- INFORMATION -
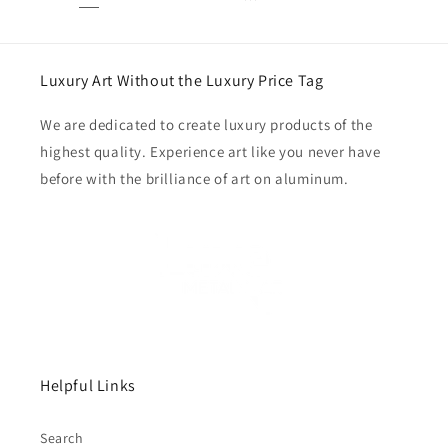
Luxury Art Without the Luxury Price Tag
We are dedicated to create luxury products of the
highest quality. Experience art like you never have
before with the brilliance of art on aluminum.
Helpful Links
Search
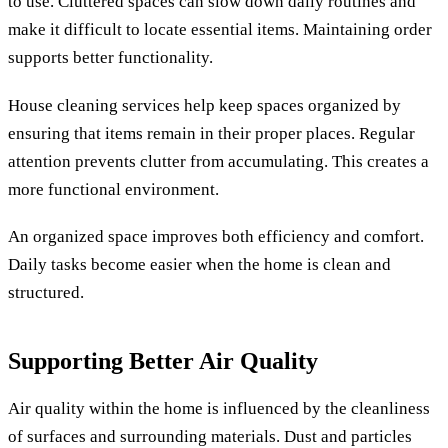
to use. Cluttered spaces can slow down daily routines and
make it difficult to locate essential items. Maintaining order
supports better functionality.
House cleaning services help keep spaces organized by
ensuring that items remain in their proper places. Regular
attention prevents clutter from accumulating. This creates a
more functional environment.
An organized space improves both efficiency and comfort.
Daily tasks become easier when the home is clean and
structured.
Supporting Better Air Quality
Air quality within the home is influenced by the cleanliness
of surfaces and surrounding materials. Dust and particles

- TASK ITEM -
Can you edit the material above so that every "organized" becomes "tidy", keeping everything else the same? Leave the pictures out of your answer.

- RESPONSE -
Luxury Art Without the Luxury Price Tag
We are dedicated to create luxury products of the
highest quality. Experience art like you never have
before with the brilliance of art on aluminum.
Helpful Links
Search
to use. Cluttered spaces can slow down daily routines and
make it difficult to locate essential items. Maintaining order
supports better functionality.
House cleaning services help keep spaces tidy by
ensuring that items remain in their proper places. Regular
attention prevents clutter from accumulating. This creates a
more functional environment.
An tidy space improves both efficiency and comfort.
Daily tasks become easier when the home is clean and
structured.
Supporting Better Air Quality
Air quality within the home is influenced by the cleanliness
of surfaces and surrounding materials. Dust and particles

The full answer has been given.